Study: Strategies to Prevent Infection-Related Losses in US Peritoneal Dialysis Programs by More Actionable Predictive Data Reporting

Peritoneal dialysis (PD)–associated peritonitis (PTN) accounts for a significant percentage of patients who transition to hemodialysis due to infection-related technique failure. Data reporting to individual PD home programs on PTN rates is designed to drive a proactive approach for optimizing infection rates in PD programs. This study conducted by the Home Dialysis team of DaVita Kidney Care attempted to determine if a more in-depth characterization of PTN events, with reporting on additional metrics, could advance PTN preventive strategies by reducing infection-related PD failure.

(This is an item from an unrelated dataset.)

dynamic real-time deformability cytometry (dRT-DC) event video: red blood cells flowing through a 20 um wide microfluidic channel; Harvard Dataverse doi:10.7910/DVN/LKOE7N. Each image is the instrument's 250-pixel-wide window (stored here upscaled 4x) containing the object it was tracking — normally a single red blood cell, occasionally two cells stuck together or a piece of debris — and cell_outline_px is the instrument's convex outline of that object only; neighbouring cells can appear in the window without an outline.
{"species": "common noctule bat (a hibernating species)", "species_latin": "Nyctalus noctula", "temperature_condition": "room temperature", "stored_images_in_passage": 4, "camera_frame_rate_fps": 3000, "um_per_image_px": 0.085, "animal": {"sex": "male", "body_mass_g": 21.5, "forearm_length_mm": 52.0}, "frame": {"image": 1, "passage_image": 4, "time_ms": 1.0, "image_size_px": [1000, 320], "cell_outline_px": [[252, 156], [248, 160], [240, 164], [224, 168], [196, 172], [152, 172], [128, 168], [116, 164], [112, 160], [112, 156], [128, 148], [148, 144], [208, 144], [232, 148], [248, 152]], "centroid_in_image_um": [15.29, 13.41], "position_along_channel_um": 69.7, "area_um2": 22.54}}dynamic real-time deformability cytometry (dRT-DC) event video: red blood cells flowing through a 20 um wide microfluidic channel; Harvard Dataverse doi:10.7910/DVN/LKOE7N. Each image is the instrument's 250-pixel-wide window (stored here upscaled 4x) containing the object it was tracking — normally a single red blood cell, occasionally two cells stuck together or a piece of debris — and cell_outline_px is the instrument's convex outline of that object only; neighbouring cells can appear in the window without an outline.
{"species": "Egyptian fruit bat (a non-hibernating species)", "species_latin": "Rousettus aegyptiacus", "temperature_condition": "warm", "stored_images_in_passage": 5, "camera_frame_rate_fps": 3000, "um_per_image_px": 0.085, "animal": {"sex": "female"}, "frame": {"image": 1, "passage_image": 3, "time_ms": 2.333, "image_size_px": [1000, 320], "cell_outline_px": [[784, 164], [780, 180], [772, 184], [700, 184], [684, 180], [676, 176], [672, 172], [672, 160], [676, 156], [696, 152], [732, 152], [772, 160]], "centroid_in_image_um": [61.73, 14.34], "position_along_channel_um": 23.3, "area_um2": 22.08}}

Between 2016 and 2020, a standardized reporting of PD-related PTN was implemented for 1,338 affiliated PD programs across the United States (66,687 patients). PTN was reported on a 3-month rolling average for each program, with time to PTN or time between PTN events included. Beginning in 2020, an effort to advance PTN preventive strategies was implemented, with reporting of the following additional data:

  • Episodes/patient-year
  • PD catheter removal rate post PTN/infection
  • Culture‑negative PTN rate
  • Organism-specific PTN reporting, with PD failure by organism
  • Percentage of patients PTN-free (cumulative patient-months without an infection)
  • Percentage of patients with >1 episode/year
  • Percentage of events occurring at <30 days or 30 to 90 days
  • PTN-associated hospitalization rates and length of stay
  • Time at risk calculation (after day 1 training)
  • PTN-associated mortality rates

The table below displays PTN rates from 2019 and results of the PTN additional data report from January through July 2020.

Metric 2019 Results 2020 (Jan through July)
Female, n (%) 1,667 (41.9) 961 (41.3)
Observed PTN events 3,992 2,370
PTN rate, overall annualized 1 per 5.9 patient-years;
0.17 per patient per year
1 per 5.2 patient-years;
0.19 per patient per year
Patients with culture-negative PTN, n (%) 678 (17.0) 416 (17.5)
Gram-positive PTN, n (%) 1,446 (36.7) 952 (40.1)
PTN-free patients, n (%) 32,554 (90.8) 28,231 (95.4)
Fungal PTN, n (%) 79 (2.0) 65 (2.7)
Patients with any infection who experienced PD failure <30 days, n (%) 905 (22.7) 381 (17.7)
Patients with Gram-positive infection who experienced PD failure <30 days, n (%) 214 (14.6) 102 (11.9)

Clustering data from 2020 show a significant number of patients with more than 1 PTN episode. Of the 6,302 patients with ≥1 PTN infection:

  • 387 patients had 2 PTN episodes
  • 85 patients had 3 PTN episodes
  • 14 patients had 4 PTN episodes
  • 4 patients had 5 PTN episodes
  • 1 patient had 8 PTN episodes

In conclusion, reporting on additional metrics for PTN events on a program-by-program basis could assist in developing specific action steps that are critical in reducing infection-related PD failure. Incorporation of this additional data into an early warning system may help keep patients on their modality of choice.